The bloodthirsty mob returned to York cathedral (just a short distance away from Clifford's Tower) and destroyed all the records that were kept of debts owed to the Jewish community. Fortunately, unknown to the mob, the king had ordered copies of all the debt records to be taken to London for safekeeping, as it was in the interest of the crown to know about the debts and transactions that had taken place.

The original timber tower was burnt to the ground during the massacre of the Jews. It was rebuilt in stone in the early 13th century, and can be visited today. The burnt timbers still remain beneath the stone tower. A plaque has been erected outside the tower which says: "On the night of Friday 16th March 1190 some 150 Jews and Jewesses of York having sought protection in the Royal Castle on this site from a mob incited by Richard Malebisse and others chose to die at each other's hands rather than renounce their faith."

York now has a thriving Jewish population and even a College for Jewish Studies, which is one of the largest in Europe.

Modern-Day Accessibility
Contemporary York is a wonderful place to visit. It is best explored by walking, as traffic problems within the tiny medieval streets and cobbled walkways are horrendous. It has very good public-transport access, with two major international airports within easy traveling distance: The nearest is at Leeds/Bradford, with Manchester being a close second in distance.

It's also on the major train networks, and the Victorian train station lies in the center of the city. Coach trips for tourists regularly visit for the day. Guided walking tours of the medieval buildings, along with ghost walks to haunted buildings, are available daily.

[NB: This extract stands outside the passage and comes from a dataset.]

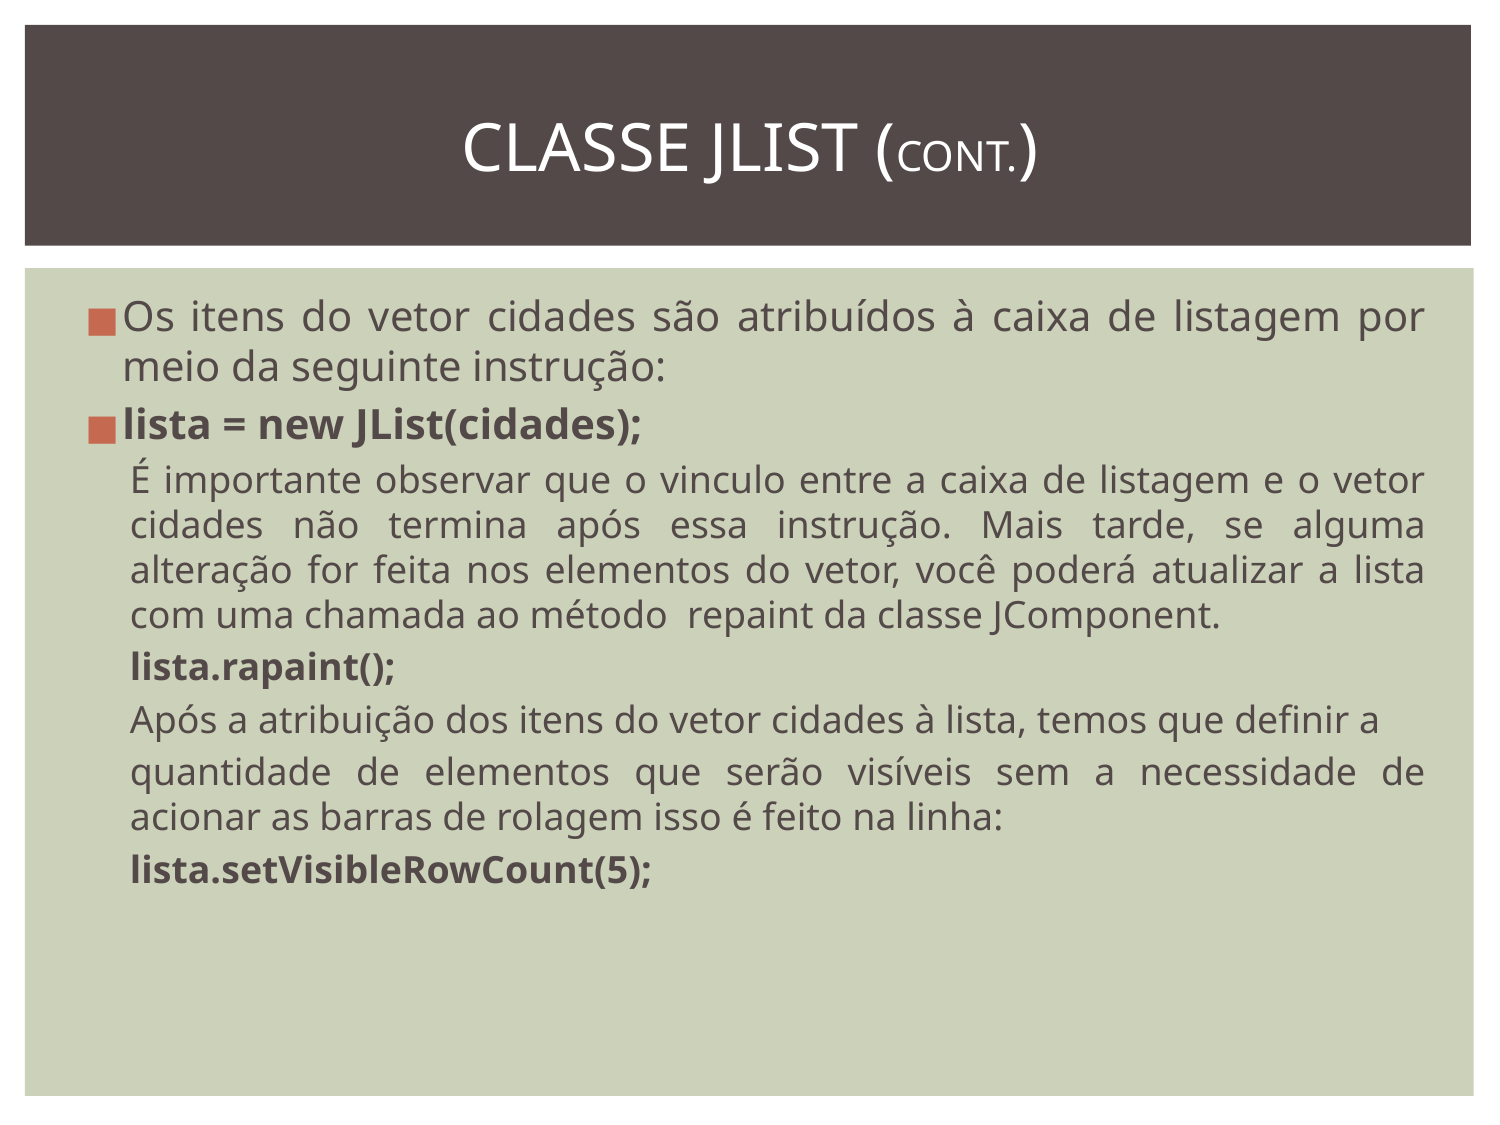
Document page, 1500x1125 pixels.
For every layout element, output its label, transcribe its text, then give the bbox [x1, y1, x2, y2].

list Os itens do vetor cidades são atribuídos à caixa de listagem por meio da seguinte instrução: lista = new JList(cidades); É importante observar que o vinculo entre a caixa de listagem e o vetor cidades não termina após essa instrução. Mais tarde, se alguma alteração for feita nos elementos do vetor, você poderá atualizar a lista com uma chamada ao método repaint da classe JComponent. lista.rapaint(); Após a atribuição dos itens do vetor cidades à lista, temos que definir a quantidade de elementos que serão visíveis sem a necessidade de acionar as barras de rolagem isso é feito na linha: lista.setVisibleRowCount(5); [62, 281, 1442, 1005]
title CLASSE JLIST (CONT.) [62, 58, 1438, 232]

Shopping is fantastic at the modern malls and medieval craft shops that line the narrow cobbled streets. The main walls of the medieval city are still in place and can be walked in good weather, and provide excellent views of the river and the old buildings.

The cathedral -- visible from anywhere in the city -- can be found a short walk from Clifford's Tower; you can also view the old stone towers at each corner of the city walls.

Many good hotels dot York, but it's much more interesting to stay at one of the older buildings in the city, some of which are medieval.